Logo após retornar à Casa Branca no início do ano passado, Trump invocou uma lei de poderes de emergência e impôs tarifas de 20% sobre produtos chineses, alegando que Pequim não conseguiu conter o fluxo de químicos que podem ser usados para fabricar fentanil.

Trump posteriormente usou a mesma autoridade de emergência para impor tarifas recíprocas abrangentes a vários países, incluindo 34% sobre a China. Pequim retaliou, e as tarifas dispararam temporariamente para três dígitos antes de ambos os lados recuarem.

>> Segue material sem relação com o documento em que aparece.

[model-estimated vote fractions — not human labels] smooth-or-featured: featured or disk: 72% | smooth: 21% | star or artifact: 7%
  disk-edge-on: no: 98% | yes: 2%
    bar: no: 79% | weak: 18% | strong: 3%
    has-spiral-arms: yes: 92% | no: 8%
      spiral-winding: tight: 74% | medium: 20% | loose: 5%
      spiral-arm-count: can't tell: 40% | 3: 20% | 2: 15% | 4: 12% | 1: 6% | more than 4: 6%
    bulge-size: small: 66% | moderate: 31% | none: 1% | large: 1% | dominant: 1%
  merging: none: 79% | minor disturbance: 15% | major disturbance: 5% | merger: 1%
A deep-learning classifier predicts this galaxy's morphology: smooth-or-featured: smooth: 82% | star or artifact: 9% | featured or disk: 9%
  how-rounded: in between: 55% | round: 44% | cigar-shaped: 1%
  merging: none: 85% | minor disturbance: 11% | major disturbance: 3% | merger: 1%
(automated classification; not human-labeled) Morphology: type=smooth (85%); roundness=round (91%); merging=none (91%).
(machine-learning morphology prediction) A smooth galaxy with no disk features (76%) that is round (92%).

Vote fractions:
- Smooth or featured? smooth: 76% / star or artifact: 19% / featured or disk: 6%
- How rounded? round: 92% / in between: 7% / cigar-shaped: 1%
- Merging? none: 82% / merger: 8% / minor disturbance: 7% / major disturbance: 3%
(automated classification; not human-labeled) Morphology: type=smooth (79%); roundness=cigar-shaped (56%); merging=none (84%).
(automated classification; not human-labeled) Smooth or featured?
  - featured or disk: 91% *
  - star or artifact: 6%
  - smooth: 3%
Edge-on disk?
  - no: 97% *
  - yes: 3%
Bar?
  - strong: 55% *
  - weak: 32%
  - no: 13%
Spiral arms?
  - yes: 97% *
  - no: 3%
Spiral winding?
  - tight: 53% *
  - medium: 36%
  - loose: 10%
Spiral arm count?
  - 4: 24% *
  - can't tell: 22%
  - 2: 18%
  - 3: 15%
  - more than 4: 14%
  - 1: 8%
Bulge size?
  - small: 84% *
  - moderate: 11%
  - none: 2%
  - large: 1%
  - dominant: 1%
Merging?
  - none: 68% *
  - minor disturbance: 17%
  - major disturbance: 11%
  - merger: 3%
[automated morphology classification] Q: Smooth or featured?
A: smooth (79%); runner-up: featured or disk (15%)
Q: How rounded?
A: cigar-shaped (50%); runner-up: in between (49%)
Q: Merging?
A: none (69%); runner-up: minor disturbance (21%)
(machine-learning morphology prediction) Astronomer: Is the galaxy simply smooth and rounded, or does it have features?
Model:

Após várias rodadas de negociações comerciais e uma cúpula entre Trump e Xi na Coreia do Sul em outubro, os dois países concordaram com uma trégua de um ano, com uma tarifa base de 10%. Trump também reduziu a tarifa do chamado fentanil para 10%, enquanto Pequim retomou a cooperação na restrição da exportação de mais substâncias que poderiam ser usadas na fabricação de opioides.

Wendy Cutler, vice-presidente do Asia Society Policy Institute, disse que suspeita que a administração Trump possa rapidamente lançar um Plano B. O Escritório do Representante de Comércio dos EUA está investigando ativamente o cumprimento da China a um acordo comercial anterior, e essa poderia ser a estratégia de reserva do governo, afirmou. Se a China não cumprir suas obrigações, os EUA podem impor tarifas sob a lei comercial.

O deputado Ro Khanna, principal democrata na Comissão de Seleção do Congresso sobre o Partido Comunista Chinês, pediu que a administração desenvolva uma nova estratégia mais rigorosa que “ responsabilize a China por suas práticas comerciais injustas e aproveite o poder coletivo de nossos aliados e parceiros."

Gabriel Wildau, diretor-gerente de análise de risco político na China na consultoria Teneo, afirmou que Trump já demonstrou disposição de usar outras autoridades legais para impor tarifas à China, como fez durante seu primeiro mandato, e que Pequim provavelmente assume que essas tarifas podem ser mantidas ou recriadas “com apenas dificuldades moderadas.”

“Mas Pequim também espera persuadir Trump a reduzir essas tarifas em troca de garantias de compra ou outras concessões,” disse Wildau.